__What you should do__.
Rewrite the listing below, replacing "ratio" with "quotient" and keeping everything else the same. Leave the pictures out of your version.

◇ ◇ ◇

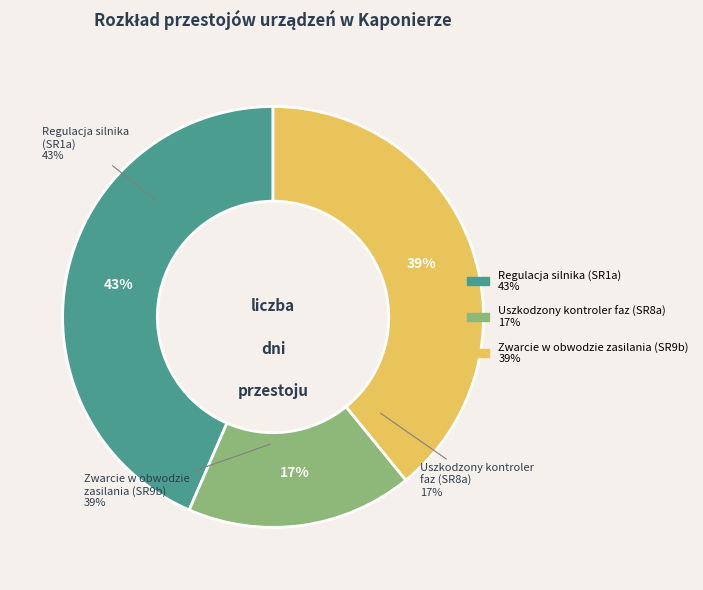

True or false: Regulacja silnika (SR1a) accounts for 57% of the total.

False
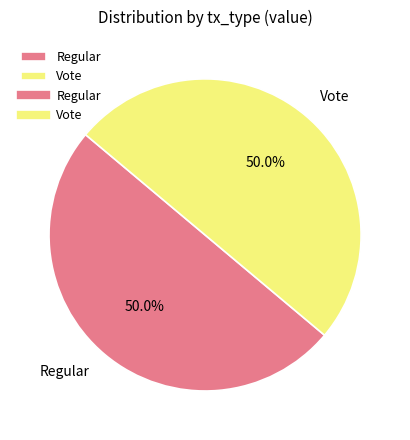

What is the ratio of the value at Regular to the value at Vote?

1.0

◇ ◇ ◇

__Response to the exercise__.
True or false: Regulacja silnika (SR1a) accounts for 57% of the total.

False

What is the quotient of the value at Regular to the value at Vote?

1.0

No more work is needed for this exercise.